The answer he was given is so unusual, it's never used again in any scripture passage, but it is one of the most important moments in Biblical history: I AM WHO (I) AM.

The brackets are mine, the Capital letters are the text’s. I put parentheses because most editions of the Bible in English translate this important passage as 'I am who I am.' The New American Catholic Study Bible, drops the 2nd 'I'. It sounds weird it English, and yet, it drives the point home. The emphasis is on the Being, the Existing. As the Catechism says “It's a name that expresses one's essential Identity, and the full meaning of one's life...God is no longer an anonymous force. He has a name”. It is a name that will build intimacy between Yahweh and his children, one that will strengthen the bond between them.

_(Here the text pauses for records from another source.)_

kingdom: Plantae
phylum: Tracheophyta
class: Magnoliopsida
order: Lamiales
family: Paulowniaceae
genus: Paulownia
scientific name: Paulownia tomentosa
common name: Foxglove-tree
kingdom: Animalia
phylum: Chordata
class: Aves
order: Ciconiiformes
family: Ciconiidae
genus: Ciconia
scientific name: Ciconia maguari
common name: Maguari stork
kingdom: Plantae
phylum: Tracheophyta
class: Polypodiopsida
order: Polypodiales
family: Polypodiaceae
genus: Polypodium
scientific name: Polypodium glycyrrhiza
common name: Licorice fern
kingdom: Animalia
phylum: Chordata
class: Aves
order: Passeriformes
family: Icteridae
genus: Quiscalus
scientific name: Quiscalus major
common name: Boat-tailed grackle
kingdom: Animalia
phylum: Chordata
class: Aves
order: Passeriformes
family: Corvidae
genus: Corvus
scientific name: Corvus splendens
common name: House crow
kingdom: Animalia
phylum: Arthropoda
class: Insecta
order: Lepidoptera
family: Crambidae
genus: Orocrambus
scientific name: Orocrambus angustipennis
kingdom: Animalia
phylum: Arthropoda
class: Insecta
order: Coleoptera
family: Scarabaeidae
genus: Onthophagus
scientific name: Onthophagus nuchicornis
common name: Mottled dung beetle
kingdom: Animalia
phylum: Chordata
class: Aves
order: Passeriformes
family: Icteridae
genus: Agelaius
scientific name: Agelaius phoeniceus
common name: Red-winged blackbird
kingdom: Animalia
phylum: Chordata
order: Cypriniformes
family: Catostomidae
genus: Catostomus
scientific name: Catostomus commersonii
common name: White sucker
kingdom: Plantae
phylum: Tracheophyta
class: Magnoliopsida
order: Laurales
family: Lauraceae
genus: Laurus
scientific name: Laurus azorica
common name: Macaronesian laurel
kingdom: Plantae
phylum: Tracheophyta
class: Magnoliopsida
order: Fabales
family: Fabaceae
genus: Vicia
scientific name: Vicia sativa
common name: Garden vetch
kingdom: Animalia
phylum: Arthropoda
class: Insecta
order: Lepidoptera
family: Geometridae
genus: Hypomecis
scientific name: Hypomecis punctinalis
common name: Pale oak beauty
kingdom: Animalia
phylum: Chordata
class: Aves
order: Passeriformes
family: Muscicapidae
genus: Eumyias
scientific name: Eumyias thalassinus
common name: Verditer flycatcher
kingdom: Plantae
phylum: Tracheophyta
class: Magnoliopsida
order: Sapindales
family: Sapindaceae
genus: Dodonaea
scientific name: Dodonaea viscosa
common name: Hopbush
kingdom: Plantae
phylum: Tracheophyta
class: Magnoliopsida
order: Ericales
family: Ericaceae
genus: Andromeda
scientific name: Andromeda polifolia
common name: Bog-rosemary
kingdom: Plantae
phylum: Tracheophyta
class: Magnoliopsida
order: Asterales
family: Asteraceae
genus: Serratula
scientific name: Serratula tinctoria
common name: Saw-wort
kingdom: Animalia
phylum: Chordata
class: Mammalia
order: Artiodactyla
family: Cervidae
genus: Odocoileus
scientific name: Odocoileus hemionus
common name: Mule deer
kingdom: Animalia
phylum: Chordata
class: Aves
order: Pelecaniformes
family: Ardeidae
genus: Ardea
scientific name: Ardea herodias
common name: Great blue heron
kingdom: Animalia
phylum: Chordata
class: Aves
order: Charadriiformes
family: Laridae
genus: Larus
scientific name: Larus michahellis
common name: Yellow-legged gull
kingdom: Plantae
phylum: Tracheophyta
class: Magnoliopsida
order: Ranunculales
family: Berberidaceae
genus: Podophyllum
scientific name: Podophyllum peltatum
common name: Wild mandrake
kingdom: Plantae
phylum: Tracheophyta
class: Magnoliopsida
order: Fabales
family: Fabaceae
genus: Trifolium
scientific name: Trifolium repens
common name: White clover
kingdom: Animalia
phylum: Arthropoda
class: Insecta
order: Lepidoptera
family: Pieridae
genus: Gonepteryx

As wonderful as this idea sounds, it is even more awesome in Hebrew. This sentence (I AM WHO AM) is a translation of the Hebrew, “he Creates”, or “causes to be”. In Hebrew, this name is written יהוה - YHWH - which when converted into English, becomes the name (drum roll) YAHWEH. I'd love it if someone could say “No Way!!” at this stage. It would allow me to say
Ya Way!!”

Unlike the rest of the story of the 10 plagues, the focus here is not on God's power: it's all about his intimacy. Just as I must learn, in my walk of faith, to define myself by who I am at my core, so God, presents himself not in the fullness of his power, or the Kingship of his glory, but in a simple, intimate phrase that would leave no doubt about the most fundamental aspect of Yahweh's character: the quality of his Being. This message is very complex in it's simplicity. Unfortunately, we've made it even more complicated. But with time, and by the grace of God, I know we will deepen the beauty of this truth within ourselves, and continue our journey towards a greater union with the Trinity. God creates. He causes us to be. Thanks be to God.